[[ EXTRACTED MATERIAL, beginning ]]
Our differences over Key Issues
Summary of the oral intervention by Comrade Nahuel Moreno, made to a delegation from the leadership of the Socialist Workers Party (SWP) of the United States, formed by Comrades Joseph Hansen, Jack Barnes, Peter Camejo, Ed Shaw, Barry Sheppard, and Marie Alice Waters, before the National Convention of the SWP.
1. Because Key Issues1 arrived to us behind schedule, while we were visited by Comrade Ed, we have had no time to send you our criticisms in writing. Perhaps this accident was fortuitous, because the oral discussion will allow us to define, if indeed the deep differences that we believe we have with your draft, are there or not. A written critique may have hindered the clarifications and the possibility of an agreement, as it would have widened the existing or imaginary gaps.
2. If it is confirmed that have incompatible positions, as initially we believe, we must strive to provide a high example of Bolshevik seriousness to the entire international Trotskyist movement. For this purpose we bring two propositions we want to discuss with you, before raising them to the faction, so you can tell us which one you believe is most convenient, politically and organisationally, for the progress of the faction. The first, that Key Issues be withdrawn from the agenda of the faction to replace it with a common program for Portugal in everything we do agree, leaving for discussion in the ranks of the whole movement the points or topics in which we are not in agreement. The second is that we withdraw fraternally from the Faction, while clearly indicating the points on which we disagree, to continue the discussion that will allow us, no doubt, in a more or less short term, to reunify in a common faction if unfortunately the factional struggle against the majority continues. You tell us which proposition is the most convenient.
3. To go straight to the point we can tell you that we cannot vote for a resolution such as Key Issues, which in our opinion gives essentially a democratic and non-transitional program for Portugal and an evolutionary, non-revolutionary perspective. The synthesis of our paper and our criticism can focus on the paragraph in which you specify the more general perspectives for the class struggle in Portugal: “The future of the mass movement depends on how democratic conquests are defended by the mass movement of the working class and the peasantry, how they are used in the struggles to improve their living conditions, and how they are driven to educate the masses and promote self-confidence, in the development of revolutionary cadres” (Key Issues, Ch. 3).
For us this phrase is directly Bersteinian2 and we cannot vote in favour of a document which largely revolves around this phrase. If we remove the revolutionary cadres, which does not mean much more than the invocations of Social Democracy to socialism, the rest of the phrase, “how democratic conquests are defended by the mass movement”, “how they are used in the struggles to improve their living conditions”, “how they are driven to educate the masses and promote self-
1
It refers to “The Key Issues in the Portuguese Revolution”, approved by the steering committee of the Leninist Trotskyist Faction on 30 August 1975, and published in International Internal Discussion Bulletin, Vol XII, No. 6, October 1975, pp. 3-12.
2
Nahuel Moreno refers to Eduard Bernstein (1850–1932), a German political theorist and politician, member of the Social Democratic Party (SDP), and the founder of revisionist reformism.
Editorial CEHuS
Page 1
[[ EXTRACTED MATERIAL, end ]]
Reproduce the lines from the one containing "For us this" to the end of the entries, keeping both ends and adding nothing.

▶ _FINISHED TASK_
For us this phrase is directly Bersteinian2 and we cannot vote in favour of a document which largely revolves around this phrase. If we remove the revolutionary cadres, which does not mean much more than the invocations of Social Democracy to socialism, the rest of the phrase, “how democratic conquests are defended by the mass movement”, “how they are used in the struggles to improve their living conditions”, “how they are driven to educate the masses and promote self-
1
It refers to “The Key Issues in the Portuguese Revolution”, approved by the steering committee of the Leninist Trotskyist Faction on 30 August 1975, and published in International Internal Discussion Bulletin, Vol XII, No. 6, October 1975, pp. 3-12.
2
Nahuel Moreno refers to Eduard Bernstein (1850–1932), a German political theorist and politician, member of the Social Democratic Party (SDP), and the founder of revisionist reformism.
Editorial CEHuS
Page 1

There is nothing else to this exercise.